Lolita by Vladimir Nabokov Lolita by Vladimir Nabokov

“I can only say that Humbert’s fate seems to me classically tragic, a most perfectly realized expression of the moral truth that Shakespeare summed up in the sonnet that begins, ‘The expense of spirit in a waste of shame/ Is lust in action’: right down to the detailed working out of Shakespeare’s adjectives, ‘perjur’d, murderous, bloody, full of blame.’ Humbert is the hero with the tragic flaw. Lolita stands up to it wonderfully well, though even its author has felt it necessary to contribute an epilogue on his intentions Is it shocking, is it pornographic, is it immoral? Is its reading to be undertaken not as a simple experience but as a conscious action which will place one on this, or that, side of a critical dividing line? What does the Watch and Ward Society say of it? What does Sartre, Graham Greene or Partisan Review? I mention this personal reaction only because Lolita is one of those occasional books which arrive swishing behind them a long tail of opinion and reputation which can knock the unwary reader off his feet. (This was the abbreviated version published in the Anchor Review last year.) The second time I read it, uncut, I thought it was one of the saddest.

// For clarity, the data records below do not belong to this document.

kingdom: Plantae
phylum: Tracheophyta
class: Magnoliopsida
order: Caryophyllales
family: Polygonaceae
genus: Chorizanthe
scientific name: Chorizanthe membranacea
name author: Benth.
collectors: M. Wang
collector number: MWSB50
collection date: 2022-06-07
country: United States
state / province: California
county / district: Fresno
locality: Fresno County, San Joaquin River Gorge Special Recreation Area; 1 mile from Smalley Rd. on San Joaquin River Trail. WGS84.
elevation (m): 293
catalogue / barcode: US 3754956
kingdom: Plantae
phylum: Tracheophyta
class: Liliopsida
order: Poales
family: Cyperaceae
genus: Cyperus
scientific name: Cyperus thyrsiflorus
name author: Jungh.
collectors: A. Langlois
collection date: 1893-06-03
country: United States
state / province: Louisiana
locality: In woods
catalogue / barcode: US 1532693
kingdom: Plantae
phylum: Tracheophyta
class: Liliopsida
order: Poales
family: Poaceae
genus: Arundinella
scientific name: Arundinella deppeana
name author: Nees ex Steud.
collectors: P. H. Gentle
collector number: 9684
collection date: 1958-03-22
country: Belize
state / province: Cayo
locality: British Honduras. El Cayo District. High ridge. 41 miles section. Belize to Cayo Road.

Lolita by Vladimir Nabokov

“The first time I read Lolita I thought it was one of the funniest books I’d ever come on. Writing in the Spectator, Lucky Jim author and angry young man of mid-century British letters Kingsley Amis called it “bad as a work of art, and morally bad…a Charles Atlas muscle-man of language as opposed to the healthy and useful adult.”įor the most part, though, American critics saw the novel for what it was: a masterpiece. Lolita‘s place in the pantheon has been secure for decades now, but as you’ll see below, upon its initial release, some, like Prescott, were less than captivated by the monstrous machinations of Humbert Humbert. The shocking subject matter, gleefully punning unreliable narrator, and Nabokov’s spellbinding sentence-level prowess combined to create a book as repulsive as it was inviting-comic and horrific and utterly absorbing. A damning review from Orville Prescott in the New York Times (in which he famously called the novel “dull, dull, dull in a pretentious, florid and archly fatuous fashion”) failed to dampen the public’s enthusiasm. Lolita-the story of a verbose, middle-aged literature professor, sexually obsessed with pre-pubescent girls, and his perverse and destructive relationship with 12-year-old Dolores Haze-became a near-instant bestseller in the US, shifting over 100,000 copies in its first three weeks alone. Today marks the 62nd anniversary of the American publication of Vladimir Nabokov’s most controversial and iconic work.